Supporters of the idea of boycotting Israeli businesses as protest against Israeli treatment of Palestinians, the so-called BDS movement, are sometimes assumed to be antisemitic and thus worthy of attack by extremists. But the pro-Israel but also pro-peace Washington Jewish organization J-Street argues that “Efforts to exclude BDS Movement supporters from public forums and to ban them from conversations are misguided and doomed to fail.” I don’t remember that any of the supporters of boycotting and divesting from South Africa because of its racial policies were called anti-white.
Those who advocate a “one-state solution” to the conflict between Israel and the Palestinians are sometimes accused by conservatives of being antisemitic, with the argument that this one state will inevitably eventually have a majority of Muslims. The Washington Examiner calls this equivalent to the “gradual genocide of the Jewish people”.
The absurdity of equating anti-Zionism with antisemitism is personified by the denunciations of Zionism and the existence of Israel by the Orthodox Satmar, one of the largest Hasidic groups in the world.
On the other side, the most vociferous American supporters of Prime Minister Netanyahu’s government have been evangelical Christians. Although they claim to be the best friends of Israel, the religious basis of right-wing evangelical Christianity is the antisemitic assertion that Jews will burn in hell forever, if we do not give up our religion. Robert Jeffress, the pastor of First Baptist Church in Dallas, who spoke at President Trump’s private inaugural prayer service, has frequently said that Jews, and all other non-Christians, will go to hell. The San Antonio televangelist John C. Hagee, who was invited by Trump to give the closing benediction at the opening of the new American Embassy in Jerusalem, has preached that the Holocaust was divine providence, because God sent Hitler to help Jews get to the promised land. Eastern European nationalists, who often employ antisemitic tropes to appeal to voters, are also among the most vociferous supporters of Netanyahu and Israel.

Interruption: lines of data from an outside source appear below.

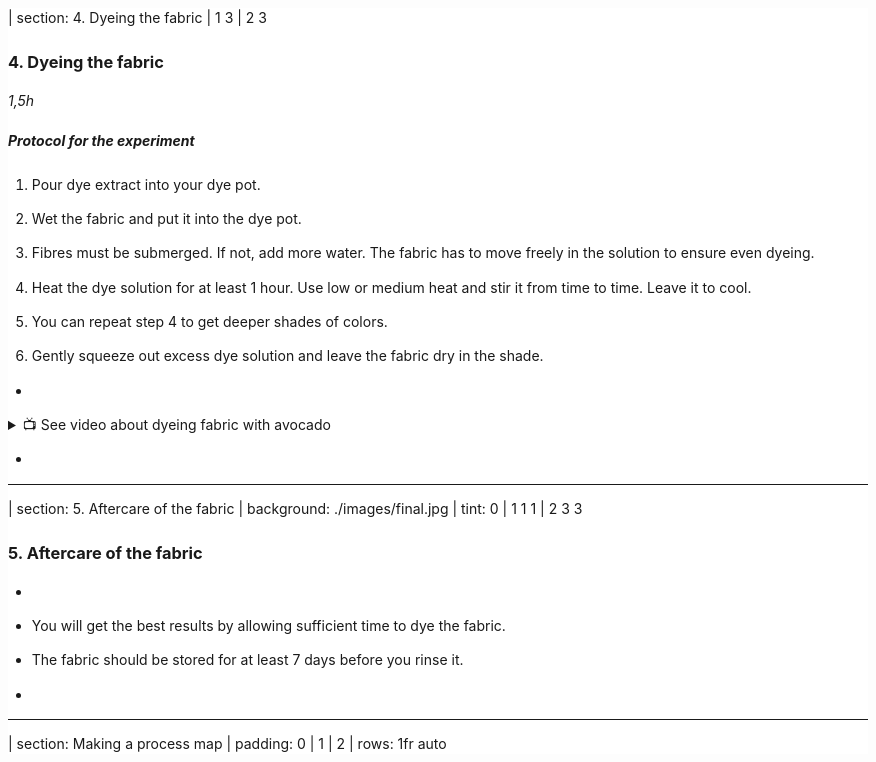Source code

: | section: 4. Dyeing the fabric
| 1 3
| 2 3

###  4. Dyeing the fabric

*1,5h*

##### Protocol for the experiment

1. Pour dye extract into your dye pot.

2. Wet the fabric and put it into the dye pot.

3. Fibres must be submerged. If not, add more water. The fabric has to move freely in the solution to ensure even dyeing.

4. Heat the dye solution for at least 1 hour. Use low or medium heat and stir it from time to time. Leave it to cool.

5. You can repeat step 4 to get deeper shades of colors.

6. Gently squeeze out excess dye solution and leave the fabric dry in the shade. 

-

<details><summary>📺 See video about dyeing fabric with avocado</summary></details>

-

<f-image src="./images/avopomshirt.jpg" />


---

| section: 5. Aftercare of the fabric
| background: ./images/final.jpg
| tint: 0
| 1 1 1
| 2 3 3

### 5. Aftercare of the fabric

-

* You will get the best results by allowing sufficient time to dye the fabric.

* The fabric should be stored for at least 7 days before you rinse it. 

-

---

| section: Making a process map
| padding: 0
| 1
| 2
| rows: 1fr auto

Political calculations have muddied our understanding of antisemitism. Supporters of the most right-wing Israeli policies include many people who don’t like Jews. Hatreds which belonged together in the days of the KKK may now be separated among right-wing white supremacists.
But no matter what they say, purveyors of racial prejudice and defenders of white privilege are in fact enemies of the long-term interests of Jews all over the world, who can only find a safe haven in democratic equality.